▶ Selected extract
____________________

Server: RESTful architecture

REST http://rest.elkstein.org/ is an architecture style for designing networked applications. The idea is that, rather than using complex mechanisms such as CORBA, RPC or SOAP to connect between machines, simple HTTP is used to make calls between machines.

In many ways, the World Wide Web itself, based on HTTP, can be viewed as a REST-based architecture.

RESTful applications use HTTP requests to post data (create and/or update), read data (e.g., make queries), and delete data. Thus, REST uses HTTP for all four CRUD (Create/Read/Update/Delete) operations.

Server side programming : connect with database

  1. PHP ::

    <?php $username = “homedbuser”; $password = “homedbuser”; $host = “localhost”; $database=”homedb”;

    $server = mysql_connect($host, $username, $password); $connection = mysql_select_db($database, $server);

    $myquery = ” SELECT date, close FROM data2 ”; $query = mysql_query($myquery);

    if ( ! $query ) { echo mysql_error(); die; }

    $data = array();

    for ($x = 0; $x < mysql_num_rows($query); $x++) { $data[] = mysql_fetch_assoc($query); }

    echo json_encode($data);

    mysql_close($server); ?>

  2. Node : Use Node, Express and MongoDB to build your server side appliation is very popular, search online you can find many examples and tutorials, such as this one http://scotch.io/tutorials/javascript/build-a-restful-api-using-node-and-express-4 and this one http://blog.ijasoneverett.com/2013/03/a-sample-app-with-node-js-express-and-mongodb-part-1/

Example data service apis

  1. Twitter dev api
  2. Google map api
  3. Flickr api

For more api info, check this list : http://www.programmableweb.com/apis/directory

To call the api functions, mostly you need authentication, which requires an apikey and secret pair. But there are also a few public api functions you can call without the apikey authentication. Check the api documentation for details. For example the Twitter api documentation is here https://dev.twitter.com/docs Flickr documentation https://www.flickr.com/services/api/auth.howto.web.html Tutorials : http://mashupguide.net/1.0/html/ch06s05.xhtml Some library wrappers: https://github.com/Pomax/node-flickrapi

You can apply multiple apikeys for multiple applications you are developing.

____________________

▶ Provided information
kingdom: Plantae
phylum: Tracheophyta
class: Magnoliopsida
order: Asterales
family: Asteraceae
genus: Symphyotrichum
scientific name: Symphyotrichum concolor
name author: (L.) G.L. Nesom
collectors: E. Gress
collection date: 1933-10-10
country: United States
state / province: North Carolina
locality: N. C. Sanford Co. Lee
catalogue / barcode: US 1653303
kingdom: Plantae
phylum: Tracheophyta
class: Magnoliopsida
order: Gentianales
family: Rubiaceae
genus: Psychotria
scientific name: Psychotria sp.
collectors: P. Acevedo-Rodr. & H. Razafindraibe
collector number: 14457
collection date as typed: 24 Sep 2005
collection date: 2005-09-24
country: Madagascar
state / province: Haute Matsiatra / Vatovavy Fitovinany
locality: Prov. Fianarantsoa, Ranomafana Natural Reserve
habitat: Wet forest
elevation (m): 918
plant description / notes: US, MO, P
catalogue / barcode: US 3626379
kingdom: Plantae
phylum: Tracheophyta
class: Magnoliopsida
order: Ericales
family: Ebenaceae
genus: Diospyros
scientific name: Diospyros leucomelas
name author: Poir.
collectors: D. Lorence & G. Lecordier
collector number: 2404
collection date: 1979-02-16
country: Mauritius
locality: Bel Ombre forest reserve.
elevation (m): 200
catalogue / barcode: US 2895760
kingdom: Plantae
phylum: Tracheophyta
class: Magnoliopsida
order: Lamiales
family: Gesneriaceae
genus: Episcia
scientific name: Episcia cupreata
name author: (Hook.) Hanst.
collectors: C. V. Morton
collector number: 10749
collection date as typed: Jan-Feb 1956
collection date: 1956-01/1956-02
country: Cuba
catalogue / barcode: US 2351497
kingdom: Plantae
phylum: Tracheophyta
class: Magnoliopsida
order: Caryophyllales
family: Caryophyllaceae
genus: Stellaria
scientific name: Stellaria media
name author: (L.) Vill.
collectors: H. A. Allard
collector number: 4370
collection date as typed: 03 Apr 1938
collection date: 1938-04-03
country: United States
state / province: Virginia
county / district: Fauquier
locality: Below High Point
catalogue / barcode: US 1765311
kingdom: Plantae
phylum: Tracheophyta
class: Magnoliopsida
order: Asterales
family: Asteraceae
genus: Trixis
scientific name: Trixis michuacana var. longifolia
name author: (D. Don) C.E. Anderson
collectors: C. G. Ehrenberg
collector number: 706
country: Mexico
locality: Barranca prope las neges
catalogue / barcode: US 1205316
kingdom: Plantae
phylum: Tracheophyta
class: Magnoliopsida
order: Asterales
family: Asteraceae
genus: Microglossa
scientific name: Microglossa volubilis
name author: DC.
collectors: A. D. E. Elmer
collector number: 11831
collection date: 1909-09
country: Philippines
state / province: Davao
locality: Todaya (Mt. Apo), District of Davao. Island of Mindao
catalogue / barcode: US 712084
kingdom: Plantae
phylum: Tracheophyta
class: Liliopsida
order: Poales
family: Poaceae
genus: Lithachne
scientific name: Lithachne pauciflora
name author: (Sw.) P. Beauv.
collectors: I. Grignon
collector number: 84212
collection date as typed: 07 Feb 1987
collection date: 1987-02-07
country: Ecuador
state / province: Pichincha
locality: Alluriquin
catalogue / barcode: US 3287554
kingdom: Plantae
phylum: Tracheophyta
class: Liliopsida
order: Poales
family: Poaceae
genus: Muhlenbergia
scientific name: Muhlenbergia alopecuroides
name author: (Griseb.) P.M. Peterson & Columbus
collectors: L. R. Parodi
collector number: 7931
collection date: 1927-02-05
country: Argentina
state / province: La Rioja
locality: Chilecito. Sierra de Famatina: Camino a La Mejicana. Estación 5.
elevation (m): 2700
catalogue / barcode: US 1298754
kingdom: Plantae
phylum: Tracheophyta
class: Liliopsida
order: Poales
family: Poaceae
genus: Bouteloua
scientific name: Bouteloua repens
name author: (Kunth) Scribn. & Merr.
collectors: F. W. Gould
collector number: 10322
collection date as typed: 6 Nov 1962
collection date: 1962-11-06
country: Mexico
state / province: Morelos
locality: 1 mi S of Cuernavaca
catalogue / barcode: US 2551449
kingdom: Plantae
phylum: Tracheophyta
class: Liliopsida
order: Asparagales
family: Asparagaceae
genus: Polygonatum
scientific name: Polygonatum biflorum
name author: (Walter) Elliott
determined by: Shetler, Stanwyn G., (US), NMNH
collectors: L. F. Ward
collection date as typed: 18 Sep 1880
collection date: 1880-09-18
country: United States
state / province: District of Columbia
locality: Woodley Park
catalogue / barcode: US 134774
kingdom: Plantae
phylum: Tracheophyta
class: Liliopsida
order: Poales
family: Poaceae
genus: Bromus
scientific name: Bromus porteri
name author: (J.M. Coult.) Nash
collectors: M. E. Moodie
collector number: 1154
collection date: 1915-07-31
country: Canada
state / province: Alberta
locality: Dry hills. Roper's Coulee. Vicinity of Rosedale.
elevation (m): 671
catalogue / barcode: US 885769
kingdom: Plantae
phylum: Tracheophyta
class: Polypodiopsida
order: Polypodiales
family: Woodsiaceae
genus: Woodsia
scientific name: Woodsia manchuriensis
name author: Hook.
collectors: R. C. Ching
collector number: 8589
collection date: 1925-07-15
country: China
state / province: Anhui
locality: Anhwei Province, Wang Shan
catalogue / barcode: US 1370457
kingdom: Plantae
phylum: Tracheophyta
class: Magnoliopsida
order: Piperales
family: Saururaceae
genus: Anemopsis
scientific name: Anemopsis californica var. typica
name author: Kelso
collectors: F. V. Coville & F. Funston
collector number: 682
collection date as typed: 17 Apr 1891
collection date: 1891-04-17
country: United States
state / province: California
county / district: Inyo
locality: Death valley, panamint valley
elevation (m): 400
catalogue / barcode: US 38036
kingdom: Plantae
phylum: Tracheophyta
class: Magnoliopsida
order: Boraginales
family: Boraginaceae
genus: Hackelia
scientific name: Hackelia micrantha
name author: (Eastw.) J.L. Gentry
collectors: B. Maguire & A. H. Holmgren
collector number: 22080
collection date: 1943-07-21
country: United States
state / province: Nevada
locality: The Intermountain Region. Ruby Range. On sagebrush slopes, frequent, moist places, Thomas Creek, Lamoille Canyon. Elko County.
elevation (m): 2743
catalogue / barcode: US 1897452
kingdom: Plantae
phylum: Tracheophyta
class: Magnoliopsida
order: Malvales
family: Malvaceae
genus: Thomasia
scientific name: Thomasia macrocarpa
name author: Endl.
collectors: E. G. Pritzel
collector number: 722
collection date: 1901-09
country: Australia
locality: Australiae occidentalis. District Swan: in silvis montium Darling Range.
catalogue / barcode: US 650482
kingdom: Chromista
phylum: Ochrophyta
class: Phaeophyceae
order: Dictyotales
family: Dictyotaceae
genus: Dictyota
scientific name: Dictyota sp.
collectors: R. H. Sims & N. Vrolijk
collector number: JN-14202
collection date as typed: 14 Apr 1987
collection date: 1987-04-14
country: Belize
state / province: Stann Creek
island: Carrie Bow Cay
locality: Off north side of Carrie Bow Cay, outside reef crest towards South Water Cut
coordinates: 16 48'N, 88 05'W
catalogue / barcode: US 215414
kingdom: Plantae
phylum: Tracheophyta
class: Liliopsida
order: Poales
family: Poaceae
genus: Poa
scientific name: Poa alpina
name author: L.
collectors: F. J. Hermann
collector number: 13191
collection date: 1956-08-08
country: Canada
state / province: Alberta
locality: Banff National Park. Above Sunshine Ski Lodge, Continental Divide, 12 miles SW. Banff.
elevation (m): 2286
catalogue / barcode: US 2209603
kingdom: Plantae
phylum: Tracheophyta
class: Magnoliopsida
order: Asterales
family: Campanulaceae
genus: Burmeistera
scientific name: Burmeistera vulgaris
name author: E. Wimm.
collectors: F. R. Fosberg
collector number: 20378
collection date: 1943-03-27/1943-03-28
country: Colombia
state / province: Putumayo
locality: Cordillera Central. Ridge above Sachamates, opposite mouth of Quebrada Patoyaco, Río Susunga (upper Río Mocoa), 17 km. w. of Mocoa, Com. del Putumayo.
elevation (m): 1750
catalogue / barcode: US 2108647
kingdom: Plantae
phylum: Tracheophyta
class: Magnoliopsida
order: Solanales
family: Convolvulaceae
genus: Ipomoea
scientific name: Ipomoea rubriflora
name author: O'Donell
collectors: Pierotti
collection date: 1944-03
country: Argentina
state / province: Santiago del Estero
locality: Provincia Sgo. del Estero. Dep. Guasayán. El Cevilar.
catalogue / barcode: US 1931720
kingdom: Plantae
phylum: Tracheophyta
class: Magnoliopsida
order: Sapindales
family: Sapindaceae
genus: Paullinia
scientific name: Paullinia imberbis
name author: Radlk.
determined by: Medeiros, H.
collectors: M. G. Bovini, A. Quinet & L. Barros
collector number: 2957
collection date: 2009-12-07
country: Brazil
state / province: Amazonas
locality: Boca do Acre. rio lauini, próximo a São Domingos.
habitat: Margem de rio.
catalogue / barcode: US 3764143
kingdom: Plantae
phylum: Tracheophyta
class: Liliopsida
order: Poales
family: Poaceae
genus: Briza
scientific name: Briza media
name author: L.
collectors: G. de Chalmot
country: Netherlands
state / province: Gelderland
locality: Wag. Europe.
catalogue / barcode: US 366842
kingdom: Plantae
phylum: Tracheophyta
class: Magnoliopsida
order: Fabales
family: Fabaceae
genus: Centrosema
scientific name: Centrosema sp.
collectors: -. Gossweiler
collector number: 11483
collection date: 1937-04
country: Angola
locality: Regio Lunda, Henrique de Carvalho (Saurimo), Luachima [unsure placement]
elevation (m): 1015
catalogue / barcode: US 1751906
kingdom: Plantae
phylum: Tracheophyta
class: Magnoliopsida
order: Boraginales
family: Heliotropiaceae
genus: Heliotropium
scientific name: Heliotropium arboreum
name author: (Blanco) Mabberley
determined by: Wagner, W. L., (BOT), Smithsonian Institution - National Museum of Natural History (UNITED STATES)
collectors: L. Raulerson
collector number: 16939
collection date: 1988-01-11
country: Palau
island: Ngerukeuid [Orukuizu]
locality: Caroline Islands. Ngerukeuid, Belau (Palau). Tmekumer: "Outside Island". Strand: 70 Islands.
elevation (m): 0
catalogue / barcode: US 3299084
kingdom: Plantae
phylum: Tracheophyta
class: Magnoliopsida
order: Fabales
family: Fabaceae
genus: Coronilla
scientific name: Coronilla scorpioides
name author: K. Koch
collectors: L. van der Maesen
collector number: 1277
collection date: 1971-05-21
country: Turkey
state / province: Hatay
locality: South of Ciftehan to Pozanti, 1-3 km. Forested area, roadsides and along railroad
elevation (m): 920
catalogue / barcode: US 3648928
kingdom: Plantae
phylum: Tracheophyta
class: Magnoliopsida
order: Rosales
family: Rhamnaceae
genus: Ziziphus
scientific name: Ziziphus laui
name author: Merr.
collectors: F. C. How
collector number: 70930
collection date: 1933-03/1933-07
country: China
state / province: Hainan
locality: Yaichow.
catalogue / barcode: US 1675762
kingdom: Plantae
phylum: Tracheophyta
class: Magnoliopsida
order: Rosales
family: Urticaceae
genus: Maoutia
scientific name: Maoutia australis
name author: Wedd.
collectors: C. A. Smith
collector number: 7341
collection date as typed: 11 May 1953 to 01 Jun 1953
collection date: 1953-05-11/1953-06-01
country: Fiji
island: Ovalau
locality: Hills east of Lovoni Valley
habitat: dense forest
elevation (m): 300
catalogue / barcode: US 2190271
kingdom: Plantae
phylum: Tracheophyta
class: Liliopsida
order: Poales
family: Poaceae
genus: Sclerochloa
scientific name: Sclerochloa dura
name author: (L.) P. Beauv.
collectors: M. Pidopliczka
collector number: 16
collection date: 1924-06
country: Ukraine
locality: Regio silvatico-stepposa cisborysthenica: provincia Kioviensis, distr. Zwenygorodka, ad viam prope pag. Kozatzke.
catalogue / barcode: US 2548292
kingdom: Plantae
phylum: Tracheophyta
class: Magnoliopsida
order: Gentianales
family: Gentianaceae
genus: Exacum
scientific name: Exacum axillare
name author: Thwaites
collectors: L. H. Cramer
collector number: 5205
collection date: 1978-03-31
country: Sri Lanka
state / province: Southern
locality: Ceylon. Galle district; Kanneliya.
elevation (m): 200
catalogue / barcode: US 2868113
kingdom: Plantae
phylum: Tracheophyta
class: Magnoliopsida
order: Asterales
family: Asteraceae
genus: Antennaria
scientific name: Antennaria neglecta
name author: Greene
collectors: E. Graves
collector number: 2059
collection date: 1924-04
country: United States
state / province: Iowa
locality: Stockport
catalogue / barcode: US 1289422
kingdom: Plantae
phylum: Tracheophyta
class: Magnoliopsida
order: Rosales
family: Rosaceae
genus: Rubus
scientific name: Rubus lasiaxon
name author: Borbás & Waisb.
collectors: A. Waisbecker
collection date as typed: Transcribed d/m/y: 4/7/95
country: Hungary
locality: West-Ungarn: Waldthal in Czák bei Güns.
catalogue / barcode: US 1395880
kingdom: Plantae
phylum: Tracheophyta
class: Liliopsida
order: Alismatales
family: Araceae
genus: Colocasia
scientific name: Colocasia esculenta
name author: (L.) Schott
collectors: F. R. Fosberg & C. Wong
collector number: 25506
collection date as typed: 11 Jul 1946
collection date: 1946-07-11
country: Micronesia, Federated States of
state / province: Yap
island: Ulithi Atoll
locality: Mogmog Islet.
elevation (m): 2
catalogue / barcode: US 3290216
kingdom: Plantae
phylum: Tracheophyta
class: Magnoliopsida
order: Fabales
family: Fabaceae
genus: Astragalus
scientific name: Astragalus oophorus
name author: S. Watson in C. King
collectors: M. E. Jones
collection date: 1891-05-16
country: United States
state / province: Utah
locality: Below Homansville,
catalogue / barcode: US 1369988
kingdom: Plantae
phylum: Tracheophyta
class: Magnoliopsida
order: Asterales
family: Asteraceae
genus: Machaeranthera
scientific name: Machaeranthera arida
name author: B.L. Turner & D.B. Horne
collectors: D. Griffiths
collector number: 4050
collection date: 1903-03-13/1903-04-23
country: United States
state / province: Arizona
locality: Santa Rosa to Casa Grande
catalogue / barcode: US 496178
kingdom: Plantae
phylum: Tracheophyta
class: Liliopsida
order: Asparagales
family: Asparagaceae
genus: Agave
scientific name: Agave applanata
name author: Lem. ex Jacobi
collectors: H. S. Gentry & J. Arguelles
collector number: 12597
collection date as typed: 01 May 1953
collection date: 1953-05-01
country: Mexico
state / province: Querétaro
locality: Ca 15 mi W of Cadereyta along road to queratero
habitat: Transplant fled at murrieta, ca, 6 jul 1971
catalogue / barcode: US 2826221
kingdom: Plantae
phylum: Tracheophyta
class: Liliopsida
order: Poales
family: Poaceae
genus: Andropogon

____________________

Can you copy out, word for word, the part of the RESTful architecture notes starting at "Server: RESTful architecture" and ending at "calls between machines."? None of the records matter here.

▶ Reply
Server: RESTful architecture

REST http://rest.elkstein.org/ is an architecture style for designing networked applications. The idea is that, rather than using complex mechanisms such as CORBA, RPC or SOAP to connect between machines, simple HTTP is used to make calls between machines.